(WHAT THE EXERCISE ASKS): The records that follow are to be repeated exactly, with no pictures carried over.

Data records
-=-=-
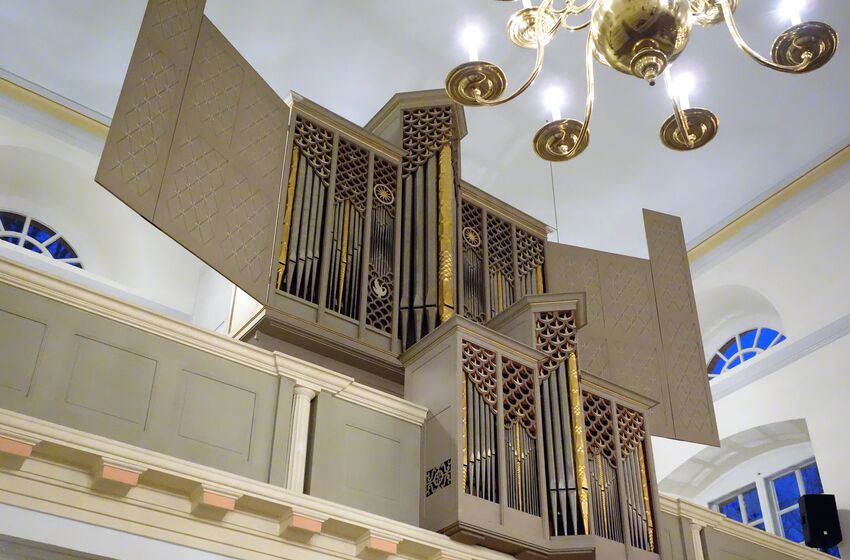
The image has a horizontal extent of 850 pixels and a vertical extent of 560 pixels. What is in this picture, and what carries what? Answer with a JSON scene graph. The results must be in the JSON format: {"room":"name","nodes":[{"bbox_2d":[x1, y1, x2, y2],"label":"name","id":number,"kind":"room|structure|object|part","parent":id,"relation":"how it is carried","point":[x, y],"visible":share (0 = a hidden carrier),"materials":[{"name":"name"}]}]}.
{"room":"place of worship","nodes":[
{"label":"place of worship","id":0,"kind":"room"},
{"bbox_2d":[0,78,234,327],"label":"left wall","id":1,"kind":"structure","parent":0,"point":[19,124],"materials":[{"name":"white paint"}]},
{"bbox_2d":[0,210,83,269],"label":"arched window","id":2,"kind":"structure","parent":1,"relation":"in","point":[15,222],"materials":[{"name":"blue glass"}]},
{"bbox_2d":[0,69,110,145],"label":"crown molding","id":3,"kind":"structure","parent":1,"relation":"attached to","point":[65,113],"materials":[{"name":"paint"}]},
{"bbox_2d":[0,0,848,259],"label":"ceiling","id":4,"kind":"structure","parent":0,"point":[385,90],"materials":[{"name":"white paint"}]},
{"bbox_2d":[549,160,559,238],"label":"wire","id":5,"kind":"object","parent":4,"relation":"hanging from","point":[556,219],"visible":0.47,"materials":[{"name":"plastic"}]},
{"bbox_2d":[444,0,840,158],"label":"chandelier","id":6,"kind":"object","parent":4,"relation":"hanging from","point":[684,128],"visible":0.98,"materials":[{"name":"gold metal"}]},
{"label":"candle bulb","id":7,"kind":"part","parent":6,"relation":"part of","materials":[{"name":"white glass"}]},
{"label":"candle bulb","id":8,"kind":"part","parent":6,"relation":"part of","materials":[{"name":"white glass"}]},
{"label":"candle bulb","id":9,"kind":"part","parent":6,"relation":"part of","materials":[{"name":"white glass"}]},
{"bbox_2d":[649,159,849,557],"label":"right wall","id":10,"kind":"structure","parent":0,"point":[775,376],"materials":[{"name":"white paint"}]},
{"bbox_2d":[707,325,786,379],"label":"arched window","id":11,"kind":"structure","parent":10,"relation":"in","point":[727,346],"materials":[{"name":"blue glass"}]},
{"bbox_2d":[687,139,849,266],"label":"crown molding","id":12,"kind":"structure","parent":10,"relation":"attached to","point":[756,206],"materials":[{"name":"paint"}]},
{"bbox_2d":[709,457,831,553],"label":"window","id":13,"kind":"structure","parent":10,"relation":"in","point":[805,482],"materials":[{"name":"blue glass"}]},
{"bbox_2d":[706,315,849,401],"label":"wall molding","id":14,"kind":"structure","parent":10,"relation":"attached to","point":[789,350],"materials":[{"name":"white paint"}]},
{"bbox_2d":[798,493,841,549],"label":"speaker","id":15,"kind":"object","parent":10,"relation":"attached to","point":[820,528],"visible":0.95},
{"label":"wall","id":16,"kind":"structure","parent":0},
{"bbox_2d":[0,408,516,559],"label":"cornice","id":17,"kind":"structure","parent":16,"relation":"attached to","point":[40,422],"materials":[{"name":"paint"}]},
{"bbox_2d":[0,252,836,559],"label":"balcony","id":18,"kind":"object","parent":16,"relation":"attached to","point":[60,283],"visible":0.68,"materials":[{"name":"paint"}]},
{"bbox_2d":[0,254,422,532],"label":"balcony parapet","id":19,"kind":"object","parent":18,"relation":"on","point":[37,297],"visible":0.71,"materials":[{"name":"paint"}]},
{"bbox_2d":[283,382,316,492],"label":"column","id":20,"kind":"structure","parent":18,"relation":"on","point":[303,410],"materials":[{"name":"white paint"}]},
{"bbox_2d":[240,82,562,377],"label":"pipe organ","id":21,"kind":"object","parent":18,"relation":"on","point":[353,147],"visible":0.56,"materials":[{"name":"brown wood"}]},
{"bbox_2d":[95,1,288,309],"label":"door","id":22,"kind":"object","parent":21,"relation":"attached to","point":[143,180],"visible":0.97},
{"bbox_2d":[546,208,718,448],"label":"organ door","id":23,"kind":"object","parent":21,"relation":"attached to","point":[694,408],"visible":0.78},
{"bbox_2d":[406,293,666,557],"label":"pipe organ","id":24,"kind":"object","parent":18,"relation":"on","point":[499,392],"visible":0.78,"materials":[{"name":"brown wood"}]},
{"bbox_2d":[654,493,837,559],"label":"balcony railing","id":25,"kind":"object","parent":18,"relation":"attached to","point":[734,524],"visible":0.59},
{"bbox_2d":[684,519,706,559],"label":"column","id":26,"kind":"structure","parent":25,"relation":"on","point":[702,559],"materials":[{"name":"white paint"}]}
]}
-=-=-
(THE ANSWER):
The image has a horizontal extent of 850 pixels and a vertical extent of 560 pixels. What is in this picture, and what carries what? Answer with a JSON scene graph. The results must be in the JSON format: {"room":"name","nodes":[{"bbox_2d":[x1, y1, x2, y2],"label":"name","id":number,"kind":"room|structure|object|part","parent":id,"relation":"how it is carried","point":[x, y],"visible":share (0 = a hidden carrier),"materials":[{"name":"name"}]}]}.
{"room":"place of worship","nodes":[
{"label":"place of worship","id":0,"kind":"room"},
{"bbox_2d":[0,78,234,327],"label":"left wall","id":1,"kind":"structure","parent":0,"point":[19,124],"materials":[{"name":"white paint"}]},
{"bbox_2d":[0,210,83,269],"label":"arched window","id":2,"kind":"structure","parent":1,"relation":"in","point":[15,222],"materials":[{"name":"blue glass"}]},
{"bbox_2d":[0,69,110,145],"label":"crown molding","id":3,"kind":"structure","parent":1,"relation":"attached to","point":[65,113],"materials":[{"name":"paint"}]},
{"bbox_2d":[0,0,848,259],"label":"ceiling","id":4,"kind":"structure","parent":0,"point":[385,90],"materials":[{"name":"white paint"}]},
{"bbox_2d":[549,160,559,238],"label":"wire","id":5,"kind":"object","parent":4,"relation":"hanging from","point":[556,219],"visible":0.47,"materials":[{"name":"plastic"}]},
{"bbox_2d":[444,0,840,158],"label":"chandelier","id":6,"kind":"object","parent":4,"relation":"hanging from","point":[684,128],"visible":0.98,"materials":[{"name":"gold metal"}]},
{"label":"candle bulb","id":7,"kind":"part","parent":6,"relation":"part of","materials":[{"name":"white glass"}]},
{"label":"candle bulb","id":8,"kind":"part","parent":6,"relation":"part of","materials":[{"name":"white glass"}]},
{"label":"candle bulb","id":9,"kind":"part","parent":6,"relation":"part of","materials":[{"name":"white glass"}]},
{"bbox_2d":[649,159,849,557],"label":"right wall","id":10,"kind":"structure","parent":0,"point":[775,376],"materials":[{"name":"white paint"}]},
{"bbox_2d":[707,325,786,379],"label":"arched window","id":11,"kind":"structure","parent":10,"relation":"in","point":[727,346],"materials":[{"name":"blue glass"}]},
{"bbox_2d":[687,139,849,266],"label":"crown molding","id":12,"kind":"structure","parent":10,"relation":"attached to","point":[756,206],"materials":[{"name":"paint"}]},
{"bbox_2d":[709,457,831,553],"label":"window","id":13,"kind":"structure","parent":10,"relation":"in","point":[805,482],"materials":[{"name":"blue glass"}]},
{"bbox_2d":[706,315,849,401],"label":"wall molding","id":14,"kind":"structure","parent":10,"relation":"attached to","point":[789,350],"materials":[{"name":"white paint"}]},
{"bbox_2d":[798,493,841,549],"label":"speaker","id":15,"kind":"object","parent":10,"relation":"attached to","point":[820,528],"visible":0.95},
{"label":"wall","id":16,"kind":"structure","parent":0},
{"bbox_2d":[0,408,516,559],"label":"cornice","id":17,"kind":"structure","parent":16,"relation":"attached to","point":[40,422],"materials":[{"name":"paint"}]},
{"bbox_2d":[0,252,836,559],"label":"balcony","id":18,"kind":"object","parent":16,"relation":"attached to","point":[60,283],"visible":0.68,"materials":[{"name":"paint"}]},
{"bbox_2d":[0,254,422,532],"label":"balcony parapet","id":19,"kind":"object","parent":18,"relation":"on","point":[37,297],"visible":0.71,"materials":[{"name":"paint"}]},
{"bbox_2d":[283,382,316,492],"label":"column","id":20,"kind":"structure","parent":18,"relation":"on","point":[303,410],"materials":[{"name":"white paint"}]},
{"bbox_2d":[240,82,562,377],"label":"pipe organ","id":21,"kind":"object","parent":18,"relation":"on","point":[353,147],"visible":0.56,"materials":[{"name":"brown wood"}]},
{"bbox_2d":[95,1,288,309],"label":"door","id":22,"kind":"object","parent":21,"relation":"attached to","point":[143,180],"visible":0.97},
{"bbox_2d":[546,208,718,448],"label":"organ door","id":23,"kind":"object","parent":21,"relation":"attached to","point":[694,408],"visible":0.78},
{"bbox_2d":[406,293,666,557],"label":"pipe organ","id":24,"kind":"object","parent":18,"relation":"on","point":[499,392],"visible":0.78,"materials":[{"name":"brown wood"}]},
{"bbox_2d":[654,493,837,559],"label":"balcony railing","id":25,"kind":"object","parent":18,"relation":"attached to","point":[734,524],"visible":0.59},
{"bbox_2d":[684,519,706,559],"label":"column","id":26,"kind":"structure","parent":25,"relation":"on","point":[702,559],"materials":[{"name":"white paint"}]}
]}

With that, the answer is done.